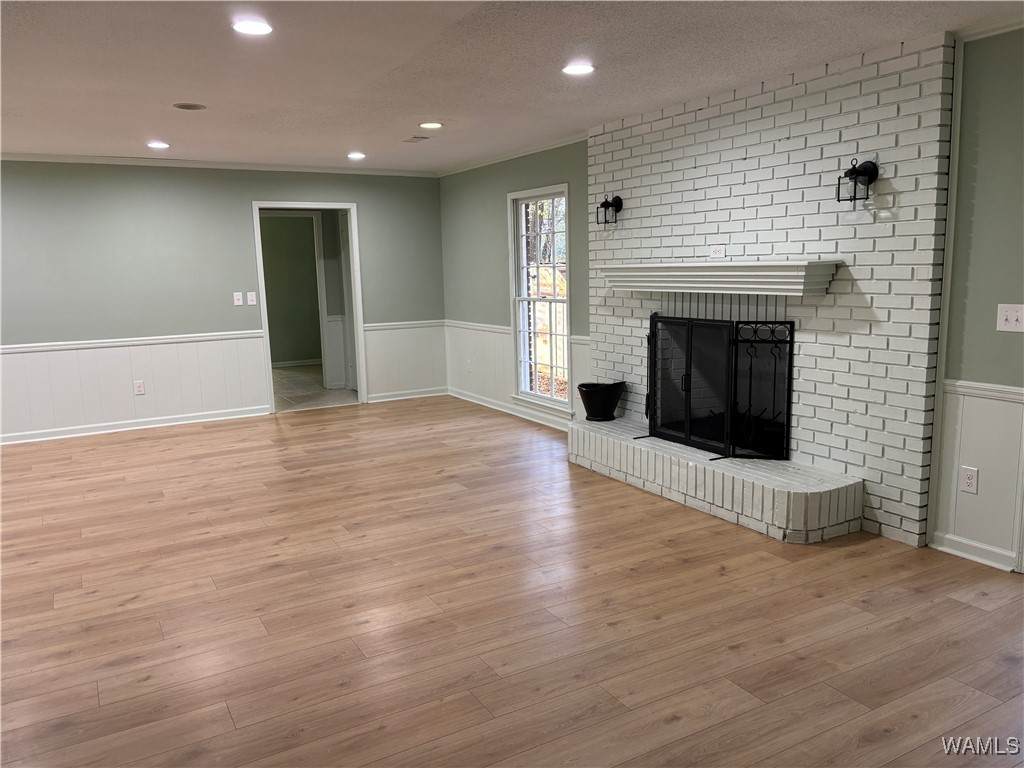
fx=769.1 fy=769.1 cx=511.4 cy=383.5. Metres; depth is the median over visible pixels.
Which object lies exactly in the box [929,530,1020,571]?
baseboard
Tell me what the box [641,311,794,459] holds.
fireplace screen
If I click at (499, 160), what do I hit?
crown molding
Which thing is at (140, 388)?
wall socket
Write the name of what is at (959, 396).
wainscoting
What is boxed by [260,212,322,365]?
hallway wall
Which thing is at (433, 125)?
recessed light
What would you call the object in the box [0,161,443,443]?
back wall
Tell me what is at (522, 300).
window
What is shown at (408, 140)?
ceiling vent
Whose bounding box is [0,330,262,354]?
chair rail
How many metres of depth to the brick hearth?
4.32 m
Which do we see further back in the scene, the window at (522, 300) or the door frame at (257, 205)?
the door frame at (257, 205)
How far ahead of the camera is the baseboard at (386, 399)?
8.37 m
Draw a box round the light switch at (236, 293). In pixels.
[233,292,242,305]
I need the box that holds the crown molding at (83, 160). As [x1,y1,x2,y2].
[0,152,436,176]
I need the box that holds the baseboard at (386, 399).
[366,387,448,402]
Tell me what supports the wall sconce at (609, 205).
attached to the brick wall at (658, 149)
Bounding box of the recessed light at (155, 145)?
[146,140,169,149]
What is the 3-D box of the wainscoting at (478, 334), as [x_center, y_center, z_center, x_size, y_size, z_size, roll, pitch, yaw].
[0.044,-0.085,7.217,0.022,0.751,2.905,-6,10,-29]
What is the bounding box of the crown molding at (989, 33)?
[953,12,1023,41]
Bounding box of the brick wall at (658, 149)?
[583,30,955,544]
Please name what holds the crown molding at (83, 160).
attached to the back wall at (367, 216)
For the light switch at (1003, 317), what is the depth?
3.41 m
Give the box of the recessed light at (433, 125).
[418,121,443,128]
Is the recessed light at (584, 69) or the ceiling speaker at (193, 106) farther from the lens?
the ceiling speaker at (193, 106)
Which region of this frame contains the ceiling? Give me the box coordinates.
[0,0,1023,172]
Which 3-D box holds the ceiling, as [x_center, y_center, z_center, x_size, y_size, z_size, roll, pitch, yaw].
[-1.157,-1.501,2.953,6.986,0.113,9.644,-6,10,-29]
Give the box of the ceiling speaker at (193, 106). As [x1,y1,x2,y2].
[172,102,206,110]
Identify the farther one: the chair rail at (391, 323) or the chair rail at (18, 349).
the chair rail at (391, 323)
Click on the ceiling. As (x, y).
(185, 87)
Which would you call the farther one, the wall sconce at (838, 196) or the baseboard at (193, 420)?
the baseboard at (193, 420)
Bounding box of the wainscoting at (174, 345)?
[0,334,266,439]
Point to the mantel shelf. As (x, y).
(687, 287)
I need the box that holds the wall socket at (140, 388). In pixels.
[133,380,144,394]
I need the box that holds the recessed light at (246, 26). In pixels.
[231,18,272,35]
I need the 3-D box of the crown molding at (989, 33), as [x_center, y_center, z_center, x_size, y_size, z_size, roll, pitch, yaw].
[2.679,-1.404,2.269,0.080,0.073,2.742,-6,10,-29]
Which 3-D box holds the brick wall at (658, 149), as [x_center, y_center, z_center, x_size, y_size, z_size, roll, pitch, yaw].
[1.375,-0.571,4.840,0.336,2.446,2.679,-6,10,-29]
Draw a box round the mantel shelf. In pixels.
[596,259,837,294]
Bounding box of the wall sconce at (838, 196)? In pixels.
[835,158,878,203]
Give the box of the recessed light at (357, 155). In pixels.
[347,151,365,159]
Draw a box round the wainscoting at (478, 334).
[445,323,590,424]
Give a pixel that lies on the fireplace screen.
(687, 388)
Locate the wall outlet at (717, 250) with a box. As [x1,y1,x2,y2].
[710,244,726,257]
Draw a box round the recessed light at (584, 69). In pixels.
[562,61,594,75]
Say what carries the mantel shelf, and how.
attached to the brick wall at (658, 149)
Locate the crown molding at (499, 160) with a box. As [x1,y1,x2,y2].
[433,132,591,176]
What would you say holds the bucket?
on the brick hearth
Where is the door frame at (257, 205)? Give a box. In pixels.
[252,200,366,411]
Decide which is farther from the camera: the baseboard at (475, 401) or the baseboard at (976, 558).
the baseboard at (475, 401)
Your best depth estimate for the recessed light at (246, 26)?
3.23 m
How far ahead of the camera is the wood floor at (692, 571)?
3.16 m
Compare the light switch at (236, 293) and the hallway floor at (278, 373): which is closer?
the light switch at (236, 293)
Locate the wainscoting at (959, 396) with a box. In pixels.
[931,382,1023,566]
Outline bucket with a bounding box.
[576,381,625,421]
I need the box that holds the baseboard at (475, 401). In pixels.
[446,388,572,431]
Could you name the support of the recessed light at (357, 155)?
in the ceiling
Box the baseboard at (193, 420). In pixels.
[0,405,269,444]
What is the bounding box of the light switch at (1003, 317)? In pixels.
[995,303,1023,332]
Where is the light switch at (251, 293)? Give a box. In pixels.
[246,291,256,304]
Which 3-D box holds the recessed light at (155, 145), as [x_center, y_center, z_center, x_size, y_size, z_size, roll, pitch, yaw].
[-2.805,-1.893,6.096,0.186,0.016,0.188,-6,10,-29]
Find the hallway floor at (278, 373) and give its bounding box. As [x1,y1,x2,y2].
[271,363,356,411]
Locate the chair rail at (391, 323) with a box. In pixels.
[363,319,444,330]
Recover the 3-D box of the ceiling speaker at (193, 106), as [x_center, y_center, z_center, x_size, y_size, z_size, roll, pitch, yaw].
[-1.991,-1.716,4.756,0.199,0.012,0.200,-6,10,-29]
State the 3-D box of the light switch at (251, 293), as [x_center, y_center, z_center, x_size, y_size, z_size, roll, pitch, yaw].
[-2.491,-0.817,7.367,0.072,0.123,0.019,-6,10,-29]
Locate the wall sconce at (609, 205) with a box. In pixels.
[595,195,622,225]
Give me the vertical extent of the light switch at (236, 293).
0.121 m
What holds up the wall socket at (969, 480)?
attached to the wainscoting at (959, 396)
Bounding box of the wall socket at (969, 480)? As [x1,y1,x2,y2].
[959,465,978,493]
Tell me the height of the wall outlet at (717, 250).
0.081 m
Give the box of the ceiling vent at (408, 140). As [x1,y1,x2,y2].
[402,135,429,142]
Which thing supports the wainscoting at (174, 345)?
attached to the back wall at (367, 216)
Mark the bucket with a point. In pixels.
(590, 396)
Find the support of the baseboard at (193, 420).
attached to the back wall at (367, 216)
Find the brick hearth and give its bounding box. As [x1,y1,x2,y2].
[569,415,862,541]
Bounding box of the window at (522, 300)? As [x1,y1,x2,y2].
[508,183,571,413]
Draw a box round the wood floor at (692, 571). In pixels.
[0,397,1023,767]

------

◆ Work task ◆
Would you please retype the material above exactly and leave out each picture?

◆ Solution below ◆
fx=769.1 fy=769.1 cx=511.4 cy=383.5. Metres; depth is the median over visible pixels.
Which object lies exactly in the box [929,530,1020,571]?
baseboard
Tell me what the box [641,311,794,459] holds.
fireplace screen
If I click at (499, 160), what do I hit?
crown molding
Which thing is at (140, 388)?
wall socket
Write the name of what is at (959, 396).
wainscoting
What is boxed by [260,212,322,365]?
hallway wall
Which thing is at (433, 125)?
recessed light
What would you call the object in the box [0,161,443,443]?
back wall
Tell me what is at (522, 300).
window
What is shown at (408, 140)?
ceiling vent
Whose bounding box is [0,330,262,354]?
chair rail
How many metres of depth to the brick hearth?
4.32 m
Which do we see further back in the scene, the window at (522, 300) or the door frame at (257, 205)?
the door frame at (257, 205)
How far ahead of the camera is the baseboard at (386, 399)?
8.37 m
Draw a box round the light switch at (236, 293). In pixels.
[233,292,242,305]
I need the box that holds the crown molding at (83, 160). As [x1,y1,x2,y2].
[0,152,436,176]
I need the box that holds the baseboard at (386, 399).
[366,387,448,402]
Tell me what supports the wall sconce at (609, 205).
attached to the brick wall at (658, 149)
Bounding box of the recessed light at (155, 145)?
[146,140,169,149]
What is the 3-D box of the wainscoting at (478, 334), as [x_center, y_center, z_center, x_size, y_size, z_size, roll, pitch, yaw].
[0.044,-0.085,7.217,0.022,0.751,2.905,-6,10,-29]
What is the bounding box of the crown molding at (989, 33)?
[953,12,1023,41]
Bounding box of the brick wall at (658, 149)?
[583,30,955,544]
Please name what holds the crown molding at (83, 160).
attached to the back wall at (367, 216)
For the light switch at (1003, 317), what is the depth?
3.41 m
Give the box of the recessed light at (433, 125).
[418,121,443,128]
Is the recessed light at (584, 69) or the ceiling speaker at (193, 106) farther from the lens?
the ceiling speaker at (193, 106)
Which region of this frame contains the ceiling? Give me the box coordinates.
[0,0,1023,172]
Which 3-D box holds the ceiling, as [x_center, y_center, z_center, x_size, y_size, z_size, roll, pitch, yaw].
[-1.157,-1.501,2.953,6.986,0.113,9.644,-6,10,-29]
Give the box of the ceiling speaker at (193, 106). As [x1,y1,x2,y2].
[172,102,206,110]
Identify the farther one: the chair rail at (391, 323) or the chair rail at (18, 349).
the chair rail at (391, 323)
Click on the ceiling. As (x, y).
(185, 87)
Which would you call the farther one, the wall sconce at (838, 196) or the baseboard at (193, 420)?
the baseboard at (193, 420)
Bounding box of the wainscoting at (174, 345)?
[0,334,266,439]
Point to the mantel shelf. As (x, y).
(687, 287)
I need the box that holds the wall socket at (140, 388). In pixels.
[133,380,144,394]
I need the box that holds the recessed light at (246, 26). In pixels.
[231,18,272,35]
I need the 3-D box of the crown molding at (989, 33), as [x_center, y_center, z_center, x_size, y_size, z_size, roll, pitch, yaw].
[2.679,-1.404,2.269,0.080,0.073,2.742,-6,10,-29]
Which 3-D box holds the brick wall at (658, 149), as [x_center, y_center, z_center, x_size, y_size, z_size, roll, pitch, yaw].
[1.375,-0.571,4.840,0.336,2.446,2.679,-6,10,-29]
Draw a box round the mantel shelf. In pixels.
[596,259,837,294]
Bounding box of the wall sconce at (838, 196)? In pixels.
[835,158,878,203]
Give the box of the recessed light at (357, 155). In pixels.
[347,151,365,159]
Draw a box round the wainscoting at (478, 334).
[445,323,590,424]
Give a pixel that lies on the fireplace screen.
(687, 388)
Locate the wall outlet at (717, 250) with a box. As [x1,y1,x2,y2].
[710,244,726,257]
Draw a box round the recessed light at (584, 69). In pixels.
[562,61,594,75]
Say what carries the mantel shelf, and how.
attached to the brick wall at (658, 149)
Locate the crown molding at (499, 160) with a box. As [x1,y1,x2,y2].
[433,132,591,176]
What would you say holds the bucket?
on the brick hearth
Where is the door frame at (257, 205)? Give a box. In pixels.
[252,200,366,411]
Decide which is farther from the camera: the baseboard at (475, 401) or the baseboard at (976, 558).
the baseboard at (475, 401)
Your best depth estimate for the recessed light at (246, 26)?
3.23 m
How far ahead of the camera is the wood floor at (692, 571)?
3.16 m
Compare the light switch at (236, 293) and the hallway floor at (278, 373): which is closer?
the light switch at (236, 293)
Locate the wainscoting at (959, 396) with a box. In pixels.
[931,382,1023,566]
Outline bucket with a bounding box.
[576,381,625,421]
I need the box that holds the baseboard at (475, 401). In pixels.
[446,388,572,431]
Could you name the support of the recessed light at (357, 155)?
in the ceiling
Box the baseboard at (193, 420). In pixels.
[0,405,269,444]
What is the bounding box of the light switch at (1003, 317)? In pixels.
[995,303,1023,332]
Where is the light switch at (251, 293)? Give a box. In pixels.
[246,291,256,304]
Which 3-D box holds the recessed light at (155, 145), as [x_center, y_center, z_center, x_size, y_size, z_size, roll, pitch, yaw].
[-2.805,-1.893,6.096,0.186,0.016,0.188,-6,10,-29]
Find the hallway floor at (278, 373) and give its bounding box. As [x1,y1,x2,y2].
[271,363,356,411]
Locate the chair rail at (391, 323) with a box. In pixels.
[363,319,444,330]
Recover the 3-D box of the ceiling speaker at (193, 106), as [x_center, y_center, z_center, x_size, y_size, z_size, roll, pitch, yaw].
[-1.991,-1.716,4.756,0.199,0.012,0.200,-6,10,-29]
State the 3-D box of the light switch at (251, 293), as [x_center, y_center, z_center, x_size, y_size, z_size, roll, pitch, yaw].
[-2.491,-0.817,7.367,0.072,0.123,0.019,-6,10,-29]
Locate the wall sconce at (609, 205) with a box. In pixels.
[595,195,622,225]
Give me the vertical extent of the light switch at (236, 293).
0.121 m
What holds up the wall socket at (969, 480)?
attached to the wainscoting at (959, 396)
Bounding box of the wall socket at (969, 480)? As [x1,y1,x2,y2].
[959,465,978,493]
Tell me the height of the wall outlet at (717, 250).
0.081 m
Give the box of the ceiling vent at (408, 140). As [x1,y1,x2,y2].
[402,135,429,142]
Which thing supports the wainscoting at (174, 345)?
attached to the back wall at (367, 216)
Mark the bucket with a point. In pixels.
(590, 396)
Find the support of the baseboard at (193, 420).
attached to the back wall at (367, 216)
Find the brick hearth and give its bounding box. As [x1,y1,x2,y2].
[569,415,862,541]
Bounding box of the window at (522, 300)? As [x1,y1,x2,y2].
[508,183,571,413]
Draw a box round the wood floor at (692, 571). In pixels.
[0,397,1023,767]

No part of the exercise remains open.